(Records taken from a collection)
# # #

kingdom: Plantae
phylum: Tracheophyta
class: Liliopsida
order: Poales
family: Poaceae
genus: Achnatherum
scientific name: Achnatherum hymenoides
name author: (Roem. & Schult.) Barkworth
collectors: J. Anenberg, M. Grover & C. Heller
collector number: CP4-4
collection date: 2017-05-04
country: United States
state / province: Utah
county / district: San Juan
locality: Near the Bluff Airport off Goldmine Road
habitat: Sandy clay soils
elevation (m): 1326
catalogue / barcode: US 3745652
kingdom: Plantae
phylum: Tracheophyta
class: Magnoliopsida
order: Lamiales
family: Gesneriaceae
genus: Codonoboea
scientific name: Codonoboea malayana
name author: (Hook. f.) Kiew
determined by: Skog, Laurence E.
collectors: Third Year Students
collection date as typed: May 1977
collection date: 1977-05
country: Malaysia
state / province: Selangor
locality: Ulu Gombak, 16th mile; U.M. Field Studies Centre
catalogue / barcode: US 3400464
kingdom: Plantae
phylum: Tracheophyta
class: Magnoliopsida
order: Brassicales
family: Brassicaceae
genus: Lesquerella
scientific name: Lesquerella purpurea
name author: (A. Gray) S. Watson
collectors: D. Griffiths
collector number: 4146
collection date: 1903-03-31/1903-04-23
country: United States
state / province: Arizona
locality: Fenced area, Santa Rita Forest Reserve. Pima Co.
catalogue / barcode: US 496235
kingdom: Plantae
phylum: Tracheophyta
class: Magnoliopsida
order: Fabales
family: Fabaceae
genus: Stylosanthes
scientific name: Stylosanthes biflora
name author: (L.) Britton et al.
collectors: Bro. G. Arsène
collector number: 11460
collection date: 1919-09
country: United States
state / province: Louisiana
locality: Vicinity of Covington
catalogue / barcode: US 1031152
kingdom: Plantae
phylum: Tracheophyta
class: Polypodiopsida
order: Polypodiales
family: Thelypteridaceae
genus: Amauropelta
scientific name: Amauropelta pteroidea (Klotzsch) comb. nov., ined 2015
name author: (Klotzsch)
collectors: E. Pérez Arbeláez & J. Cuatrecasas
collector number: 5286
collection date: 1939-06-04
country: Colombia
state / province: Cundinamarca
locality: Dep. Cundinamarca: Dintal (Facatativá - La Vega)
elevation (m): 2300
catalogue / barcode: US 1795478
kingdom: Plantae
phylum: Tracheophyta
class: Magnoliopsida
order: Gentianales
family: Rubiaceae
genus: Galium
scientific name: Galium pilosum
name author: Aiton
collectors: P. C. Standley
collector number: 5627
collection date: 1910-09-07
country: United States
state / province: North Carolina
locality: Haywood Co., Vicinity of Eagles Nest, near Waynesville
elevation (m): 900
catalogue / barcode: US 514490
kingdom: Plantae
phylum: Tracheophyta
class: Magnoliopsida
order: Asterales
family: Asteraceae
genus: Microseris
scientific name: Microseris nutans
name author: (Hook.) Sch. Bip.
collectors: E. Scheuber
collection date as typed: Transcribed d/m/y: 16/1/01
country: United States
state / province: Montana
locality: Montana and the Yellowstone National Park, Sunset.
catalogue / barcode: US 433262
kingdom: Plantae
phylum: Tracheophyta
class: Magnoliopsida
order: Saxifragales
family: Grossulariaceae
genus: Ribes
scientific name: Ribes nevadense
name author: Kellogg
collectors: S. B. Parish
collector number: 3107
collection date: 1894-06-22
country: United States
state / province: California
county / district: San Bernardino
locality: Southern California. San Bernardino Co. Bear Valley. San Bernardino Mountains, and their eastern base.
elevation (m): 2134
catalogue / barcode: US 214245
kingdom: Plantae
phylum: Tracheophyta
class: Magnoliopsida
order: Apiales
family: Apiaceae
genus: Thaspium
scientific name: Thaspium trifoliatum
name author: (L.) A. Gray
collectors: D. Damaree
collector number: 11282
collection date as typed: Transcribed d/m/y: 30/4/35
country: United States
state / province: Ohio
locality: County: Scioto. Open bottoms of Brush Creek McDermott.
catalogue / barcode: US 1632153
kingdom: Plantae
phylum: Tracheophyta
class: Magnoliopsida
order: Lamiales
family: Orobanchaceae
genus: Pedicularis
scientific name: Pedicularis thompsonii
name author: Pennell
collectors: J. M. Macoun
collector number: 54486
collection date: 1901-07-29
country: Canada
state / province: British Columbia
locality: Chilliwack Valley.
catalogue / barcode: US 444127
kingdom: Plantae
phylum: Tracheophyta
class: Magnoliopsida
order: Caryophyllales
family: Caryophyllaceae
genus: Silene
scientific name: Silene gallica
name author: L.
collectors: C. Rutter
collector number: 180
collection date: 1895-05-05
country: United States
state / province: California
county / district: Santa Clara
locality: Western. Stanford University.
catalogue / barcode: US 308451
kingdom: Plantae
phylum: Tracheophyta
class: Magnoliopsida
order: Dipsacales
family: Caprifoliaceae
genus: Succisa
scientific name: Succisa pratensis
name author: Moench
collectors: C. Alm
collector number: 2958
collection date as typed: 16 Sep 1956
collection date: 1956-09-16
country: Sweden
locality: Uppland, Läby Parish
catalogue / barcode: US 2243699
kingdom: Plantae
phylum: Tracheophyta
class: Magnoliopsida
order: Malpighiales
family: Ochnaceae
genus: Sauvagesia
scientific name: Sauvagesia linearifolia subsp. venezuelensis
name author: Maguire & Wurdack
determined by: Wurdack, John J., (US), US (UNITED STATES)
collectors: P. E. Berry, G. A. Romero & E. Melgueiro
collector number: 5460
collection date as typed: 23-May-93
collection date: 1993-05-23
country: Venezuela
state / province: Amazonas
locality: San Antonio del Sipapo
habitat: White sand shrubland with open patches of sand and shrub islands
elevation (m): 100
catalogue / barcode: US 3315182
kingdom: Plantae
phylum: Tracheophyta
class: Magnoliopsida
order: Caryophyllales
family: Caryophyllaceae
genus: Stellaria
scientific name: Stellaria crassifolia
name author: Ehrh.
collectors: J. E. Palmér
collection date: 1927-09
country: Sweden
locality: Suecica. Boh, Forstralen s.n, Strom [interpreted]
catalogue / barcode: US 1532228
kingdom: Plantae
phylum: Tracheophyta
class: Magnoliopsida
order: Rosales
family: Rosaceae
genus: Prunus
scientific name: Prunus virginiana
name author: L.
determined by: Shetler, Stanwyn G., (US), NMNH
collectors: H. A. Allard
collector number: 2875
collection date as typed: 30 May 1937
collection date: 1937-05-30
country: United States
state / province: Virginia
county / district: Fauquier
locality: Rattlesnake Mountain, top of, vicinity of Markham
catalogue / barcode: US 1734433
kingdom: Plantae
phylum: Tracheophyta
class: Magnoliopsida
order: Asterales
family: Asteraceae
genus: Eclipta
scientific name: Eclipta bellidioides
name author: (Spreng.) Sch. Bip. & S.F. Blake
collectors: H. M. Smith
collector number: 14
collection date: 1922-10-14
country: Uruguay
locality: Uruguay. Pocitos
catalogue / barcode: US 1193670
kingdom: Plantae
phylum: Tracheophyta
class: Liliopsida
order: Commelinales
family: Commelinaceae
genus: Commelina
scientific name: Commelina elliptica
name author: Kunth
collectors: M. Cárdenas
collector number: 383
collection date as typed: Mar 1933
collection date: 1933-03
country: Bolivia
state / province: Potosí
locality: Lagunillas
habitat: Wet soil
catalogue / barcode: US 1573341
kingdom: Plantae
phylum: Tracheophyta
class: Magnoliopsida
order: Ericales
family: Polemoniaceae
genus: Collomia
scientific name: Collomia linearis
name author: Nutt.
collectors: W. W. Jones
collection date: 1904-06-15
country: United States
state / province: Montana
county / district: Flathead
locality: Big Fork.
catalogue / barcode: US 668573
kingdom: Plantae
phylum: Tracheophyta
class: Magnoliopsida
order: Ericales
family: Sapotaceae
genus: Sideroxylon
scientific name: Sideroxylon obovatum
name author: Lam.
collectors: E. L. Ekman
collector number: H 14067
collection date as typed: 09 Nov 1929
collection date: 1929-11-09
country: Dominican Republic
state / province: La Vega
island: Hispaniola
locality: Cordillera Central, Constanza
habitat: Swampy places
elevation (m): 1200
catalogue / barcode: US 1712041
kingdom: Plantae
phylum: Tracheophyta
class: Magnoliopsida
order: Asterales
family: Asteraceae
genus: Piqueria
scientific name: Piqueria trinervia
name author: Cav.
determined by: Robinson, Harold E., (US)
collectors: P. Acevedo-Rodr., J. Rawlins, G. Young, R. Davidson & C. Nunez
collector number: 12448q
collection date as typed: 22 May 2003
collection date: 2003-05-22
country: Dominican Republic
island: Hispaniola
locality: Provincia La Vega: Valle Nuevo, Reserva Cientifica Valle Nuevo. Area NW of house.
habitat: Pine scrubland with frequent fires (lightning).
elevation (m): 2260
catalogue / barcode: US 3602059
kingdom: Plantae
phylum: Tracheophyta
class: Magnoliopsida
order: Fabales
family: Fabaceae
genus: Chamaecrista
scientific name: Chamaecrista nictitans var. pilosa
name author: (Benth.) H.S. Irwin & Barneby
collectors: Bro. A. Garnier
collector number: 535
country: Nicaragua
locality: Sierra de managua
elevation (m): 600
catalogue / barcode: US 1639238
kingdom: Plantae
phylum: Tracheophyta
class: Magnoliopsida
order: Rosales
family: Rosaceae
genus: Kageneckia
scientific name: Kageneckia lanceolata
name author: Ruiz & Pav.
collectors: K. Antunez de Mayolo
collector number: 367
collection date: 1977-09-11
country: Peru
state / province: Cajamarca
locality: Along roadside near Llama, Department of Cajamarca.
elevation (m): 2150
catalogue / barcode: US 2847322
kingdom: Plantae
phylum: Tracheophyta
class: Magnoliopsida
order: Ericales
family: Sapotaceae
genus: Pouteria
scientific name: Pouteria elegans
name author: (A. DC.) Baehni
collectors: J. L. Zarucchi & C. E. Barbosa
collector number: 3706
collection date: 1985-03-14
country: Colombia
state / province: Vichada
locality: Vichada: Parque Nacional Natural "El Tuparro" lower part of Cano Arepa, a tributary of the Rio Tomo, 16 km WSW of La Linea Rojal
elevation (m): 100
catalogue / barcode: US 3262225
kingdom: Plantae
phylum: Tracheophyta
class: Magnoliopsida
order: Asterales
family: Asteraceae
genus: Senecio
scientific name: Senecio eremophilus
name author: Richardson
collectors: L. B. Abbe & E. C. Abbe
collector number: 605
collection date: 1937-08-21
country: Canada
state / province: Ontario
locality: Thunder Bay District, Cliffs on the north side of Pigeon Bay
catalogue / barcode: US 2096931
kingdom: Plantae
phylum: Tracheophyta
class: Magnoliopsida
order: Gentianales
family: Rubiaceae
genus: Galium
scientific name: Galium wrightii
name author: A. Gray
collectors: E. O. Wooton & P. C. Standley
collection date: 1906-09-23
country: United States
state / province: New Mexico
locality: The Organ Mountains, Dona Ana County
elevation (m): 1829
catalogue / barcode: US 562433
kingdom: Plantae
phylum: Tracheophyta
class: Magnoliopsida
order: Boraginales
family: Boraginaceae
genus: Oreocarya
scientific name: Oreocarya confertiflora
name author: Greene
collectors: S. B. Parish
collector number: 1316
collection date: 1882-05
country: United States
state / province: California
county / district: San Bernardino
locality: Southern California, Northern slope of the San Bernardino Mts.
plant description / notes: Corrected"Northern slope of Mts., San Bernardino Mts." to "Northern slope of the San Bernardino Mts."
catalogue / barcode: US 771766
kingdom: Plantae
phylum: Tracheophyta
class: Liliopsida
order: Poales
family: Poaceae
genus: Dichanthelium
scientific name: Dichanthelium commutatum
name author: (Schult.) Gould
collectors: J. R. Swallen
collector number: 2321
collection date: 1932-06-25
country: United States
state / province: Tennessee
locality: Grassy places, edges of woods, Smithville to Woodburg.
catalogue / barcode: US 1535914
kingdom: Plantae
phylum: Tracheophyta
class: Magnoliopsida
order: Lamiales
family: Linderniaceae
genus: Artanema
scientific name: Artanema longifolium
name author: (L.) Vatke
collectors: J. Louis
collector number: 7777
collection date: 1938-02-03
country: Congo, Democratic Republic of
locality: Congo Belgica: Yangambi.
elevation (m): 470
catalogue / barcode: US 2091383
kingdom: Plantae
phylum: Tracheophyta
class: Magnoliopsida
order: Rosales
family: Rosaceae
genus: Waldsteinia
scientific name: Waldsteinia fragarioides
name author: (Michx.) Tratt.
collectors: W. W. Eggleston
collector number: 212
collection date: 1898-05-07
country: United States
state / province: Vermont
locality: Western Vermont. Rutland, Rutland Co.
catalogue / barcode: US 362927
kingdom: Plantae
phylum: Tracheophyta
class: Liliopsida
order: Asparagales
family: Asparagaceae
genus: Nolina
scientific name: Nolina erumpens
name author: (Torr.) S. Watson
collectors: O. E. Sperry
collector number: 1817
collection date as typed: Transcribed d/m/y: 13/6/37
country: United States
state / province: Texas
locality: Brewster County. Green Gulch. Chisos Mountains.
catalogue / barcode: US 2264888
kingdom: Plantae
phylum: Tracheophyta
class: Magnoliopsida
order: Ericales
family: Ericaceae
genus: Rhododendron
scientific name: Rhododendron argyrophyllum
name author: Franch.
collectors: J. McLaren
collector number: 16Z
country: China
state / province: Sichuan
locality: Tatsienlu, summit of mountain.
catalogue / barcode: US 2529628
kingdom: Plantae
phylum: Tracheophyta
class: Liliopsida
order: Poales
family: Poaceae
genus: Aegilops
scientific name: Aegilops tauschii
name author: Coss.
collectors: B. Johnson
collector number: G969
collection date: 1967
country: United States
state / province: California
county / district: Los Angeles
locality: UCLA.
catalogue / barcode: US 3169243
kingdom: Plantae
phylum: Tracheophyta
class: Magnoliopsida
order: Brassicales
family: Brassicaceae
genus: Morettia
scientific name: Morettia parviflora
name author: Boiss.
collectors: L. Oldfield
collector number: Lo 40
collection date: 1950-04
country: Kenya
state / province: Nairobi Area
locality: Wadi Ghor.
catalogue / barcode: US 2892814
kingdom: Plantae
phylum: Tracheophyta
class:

# # #

▶ Written exercise
Write out the lines of the records between the line holding "collectors: C. Rutter" and the line holding "collection date: 1993-05-23", inclusive.

▶ Exercise answer
collectors: C. Rutter
collector number: 180
collection date: 1895-05-05
country: United States
state / province: California
county / district: Santa Clara
locality: Western. Stanford University.
catalogue / barcode: US 308451
kingdom: Plantae
phylum: Tracheophyta
class: Magnoliopsida
order: Dipsacales
family: Caprifoliaceae
genus: Succisa
scientific name: Succisa pratensis
name author: Moench
collectors: C. Alm
collector number: 2958
collection date as typed: 16 Sep 1956
collection date: 1956-09-16
country: Sweden
locality: Uppland, Läby Parish
catalogue / barcode: US 2243699
kingdom: Plantae
phylum: Tracheophyta
class: Magnoliopsida
order: Malpighiales
family: Ochnaceae
genus: Sauvagesia
scientific name: Sauvagesia linearifolia subsp. venezuelensis
name author: Maguire & Wurdack
determined by: Wurdack, John J., (US), US (UNITED STATES)
collectors: P. E. Berry, G. A. Romero & E. Melgueiro
collector number: 5460
collection date as typed: 23-May-93
collection date: 1993-05-23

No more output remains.